Positive Absorption In Most Submarkets
Retail absorption was positive in both the Minneapolis and St. Paul downtowns, although vacancy rates continue to exceed 10% in the urban cores. In Minneapolis, the 244,000 square foot Block E retail/entertainment center opened as the new centerpiece of the city’s burgeoning entertainment district.
Twin Cities Regional Malls finished the final six months of 2002 on a very strong note, with overall vacancy down to 2.8% -- well below the national average of 6%. Absorption was on the upswing at a positive 179,300 square feet.
Healthy Growth From Specialty To Neighborhoods
Well-located specialty centers such as The Galleria in Edina, Grand Avenue in St. Paul, Lake Street in Wayzata and the new Arbor Lakes Phase II shopping center in Maple Grove are also healthy. Year-end vacancy in the category is 1.7% compared to 2.5% at mid-year.
Discount store expansion, led by the SuperTargets, is the engine driving the explosion in Community Center growth. More than 1.7 million square feet of Community Center space was absorbed over the past six months, while vacancy in the category fell to 3.1% compared to 4.9% at mid-year. Target’s aggressive growth strategy has resulted in the opening of eight Twin Cities SuperTarget stores in the past two years.
Neighborhood Centers, the bread and butter of the retail marketplace, are also performing well with 380,037 square feet of positive absorption in the second half. Vacancy among Neighborhood Centers was 6.5% at year-end, compared to 8.1% at mid-year and 8.4% one year ago.
THE OUTLOOK
Twin Cities retail real estate trends remain positive, especially for continued growth in demand for new Community and Neighborhood Center space to meet the needs of rapidly growing suburban communities. More than 2.6 million square feet of new retail space is currently under construction for delivery in 2003. The vast majority of that – 1.8 million square feet – will come on line as Community Center development.

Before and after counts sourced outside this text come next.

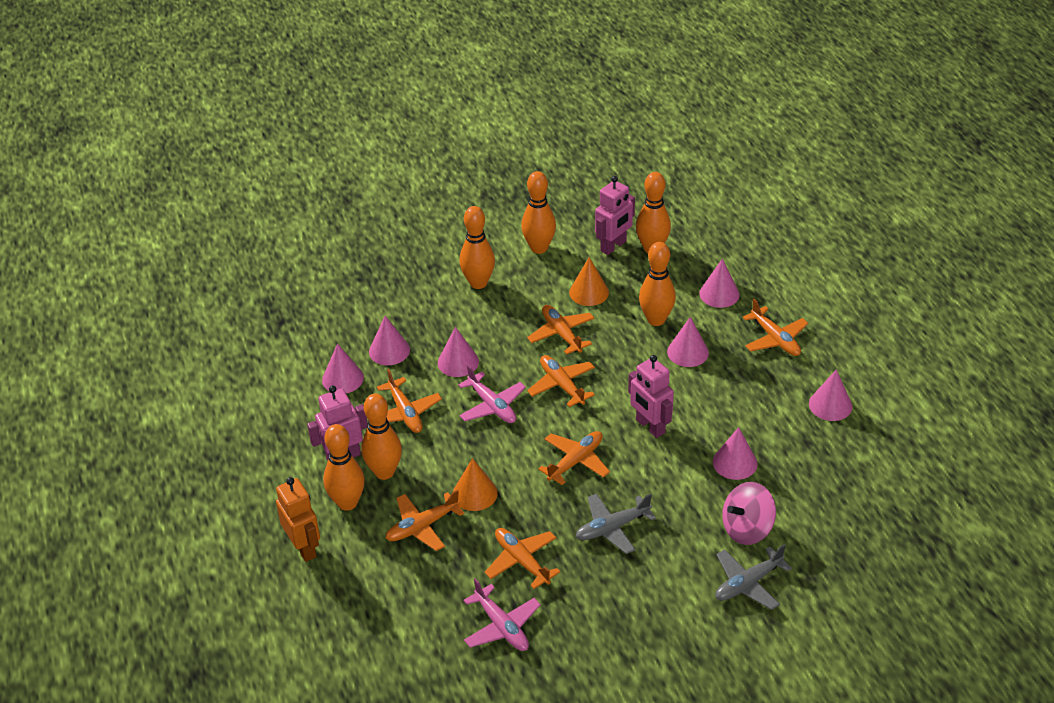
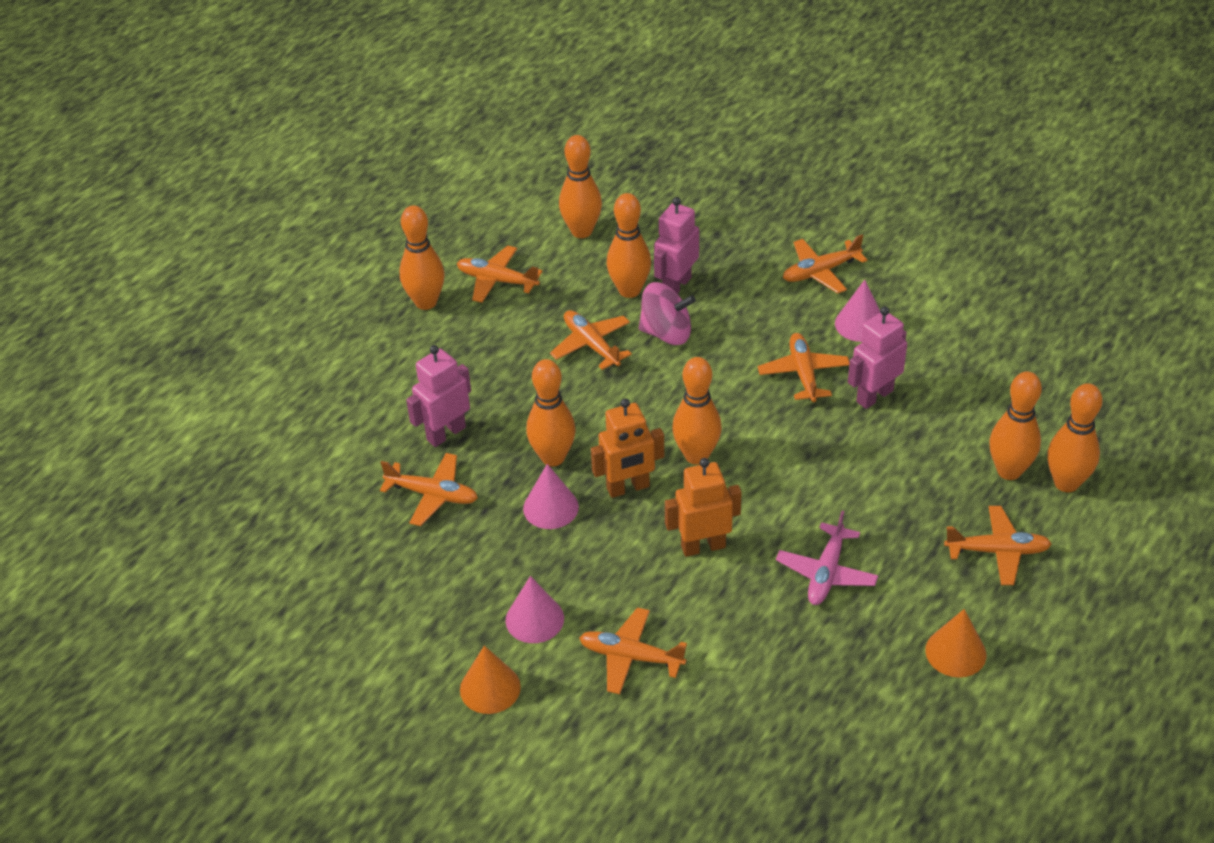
grey plane: 2 -> 0
orange bowling pin: 6 -> 7
orange robot: 1 -> 2
pink cone: 7 -> 3
pink plane: 2 -> 1

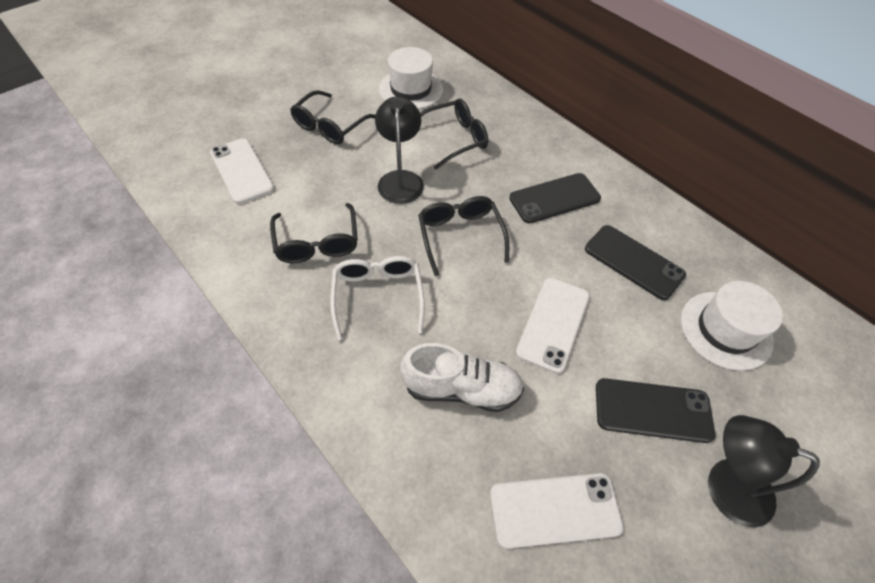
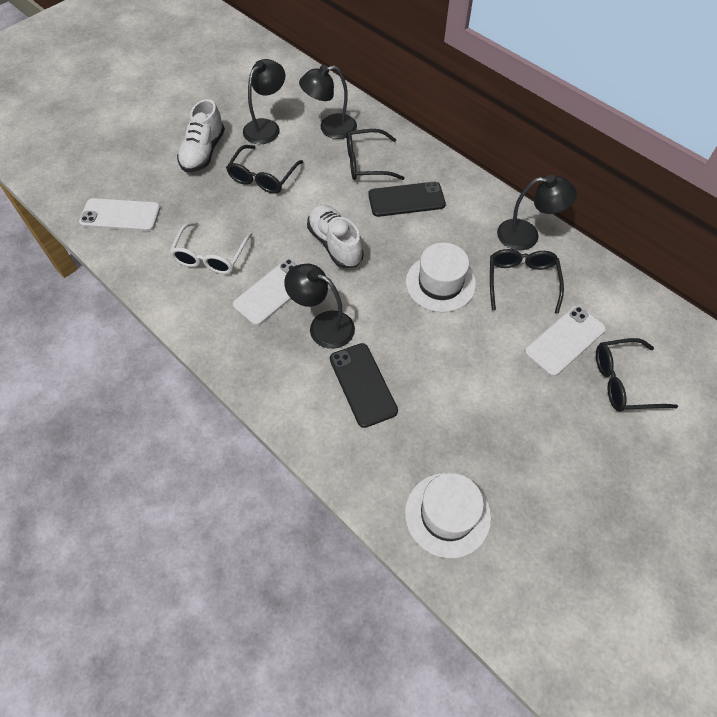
black lamp: 2 -> 4
black phone: 3 -> 2
white shoe: 1 -> 2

Specialty Center landlords also have reason to be optimistic – several national retailers are interested in entering the market, which is constrained by a lack of desirable sites for new development. Much of the growth in specialty store space is occurring in areas where affluent residential development is newly concentrated – Woodbury and Maple Grove are two such examples.
Both downtown Minneapolis and St. Paul are struggling to re-capture their allure as retail centers. Although restaurants – including upscale eateries – are thriving in the downtown areas, other traditional retailers such as department stores and apparel merchants are losing customers to discount chains. Traffic congestion and parking issues are also clouding the air over downtown retail. Professional sports, cultural and entertainment options are drawing destination traffic to the downtown areas, but the future of traditional retail in the two major urban centers is uncertain. Residential growth in both central business districts is very strong however, following the “flight back to the city” trend that’s reshaping central cities across the nation.